Zulip Chat Archive

Stream: lean4

Topic: Stating properties of the result of IO a

Geoffrey Irving (Feb 29 2024 at 10:21):

Say I have an IO value which (1) prints some stuff and (2) returns a deterministic value. How do I write a theorem about that returned value? Here is an example, where I don't know how to write the theorem statement (I expect the proof will be easy once I can do that):

import Mathlib

def loud_seven : IO ℕ := do
  IO.println "yo"
  pure 7

/-- How do we write the theorem that the output is always 7? -/
lemma loud_seven_eq : loud_seven = pure 7 := by
  sorry  -- This is false, presumably.  What should I say instead?

Geoffrey Irving (Feb 29 2024 at 10:22):

If IO a had an accessor that returned the value I could use that, but of course it doesn't have that. What I want is something like "for all possible values x that could be returned if the actual IO stuff is byzantine, some property of x holds".

Henrik Böving (Feb 29 2024 at 10:25):

You don't prove things about IO basically. What you can do though is write the functions that process whatever came from IO in a pure (or also non-IO-monadic) fashion and then write proofs about these non IO functions.

Geoffrey Irving (Feb 29 2024 at 10:27):

Hmm, if I unpack the definitions of things they all seem transparent, so I'm not sure I buy that as the answer. E.g., IO a is just a function that turns IO.RealWorld into IO.RealWorld * a.

Geoffrey Irving (Feb 29 2024 at 10:29):

E.g., this definition type checks:

def IO.range {α : Type} (i : IO α) : Set α :=
  {x : α | ∃ w w', i w = EStateM.Result.ok x w'}

Henrik Böving (Feb 29 2024 at 10:30):

First things first no its not, IO is also capable of throwing errors so the proper type is IO.RealWorld -> EStateM.Result IO.Error IO.RealWorld a. Which is also the reason that your theorem above is not provable, you cannot know if IO.println will throw an error or not (it's bound by FFI after all) so there is no way of knowing if youre pure 7 would ever be reached.

Geoffrey Irving (Feb 29 2024 at 10:31):

Yes, that theorem statement is nonsense, which is why I'm looking for the right statement. I'll try to write it down in terms of IO.range.

Geoffrey Irving (Feb 29 2024 at 10:32):

I think the right theorem statement (accounting for errors) is

lemma loud_seven_eq_seven : ∀ x ∈ loud_seven.range, x = 7 := by
  intro x ⟨y,w,h⟩
  sorry

Henrik Böving (Feb 29 2024 at 10:33):

Right but you can never find out if there even exists an x that is a member of that statement so what use is it?

Geoffrey Irving (Feb 29 2024 at 10:34):

I can run it and see if it completes empirically, and know that if it does the result is correct. This seems useful.

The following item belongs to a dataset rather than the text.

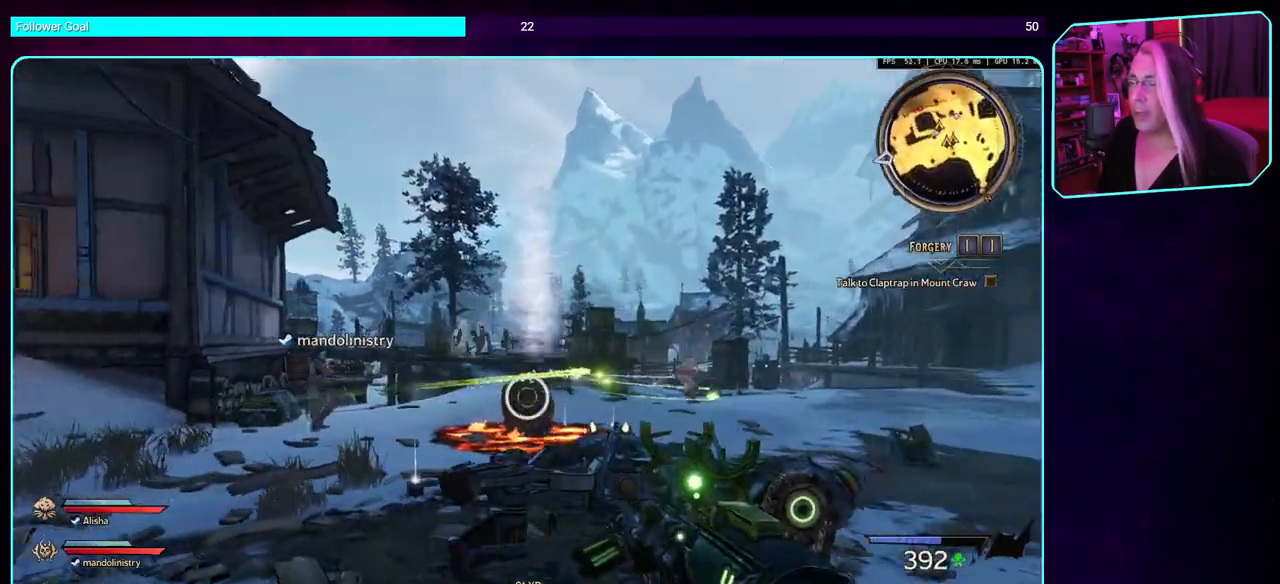
{"keys": ["d", "w"], "mouse": ["left"], "events": []}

Geoffrey Irving (Feb 29 2024 at 10:35):

The application here is proving that a program that produces images never produces an incorrect image.

Geoffrey Irving (Feb 29 2024 at 10:37):

Another example is a proof-by-reflection routine that uses an external solver, but then runs a fast proof-by-reflection check of the results. Here the result is wildly dependent on the result of the external call, but we can still write down the theorem that the reflection tactic never makes a mistake during postprocessing.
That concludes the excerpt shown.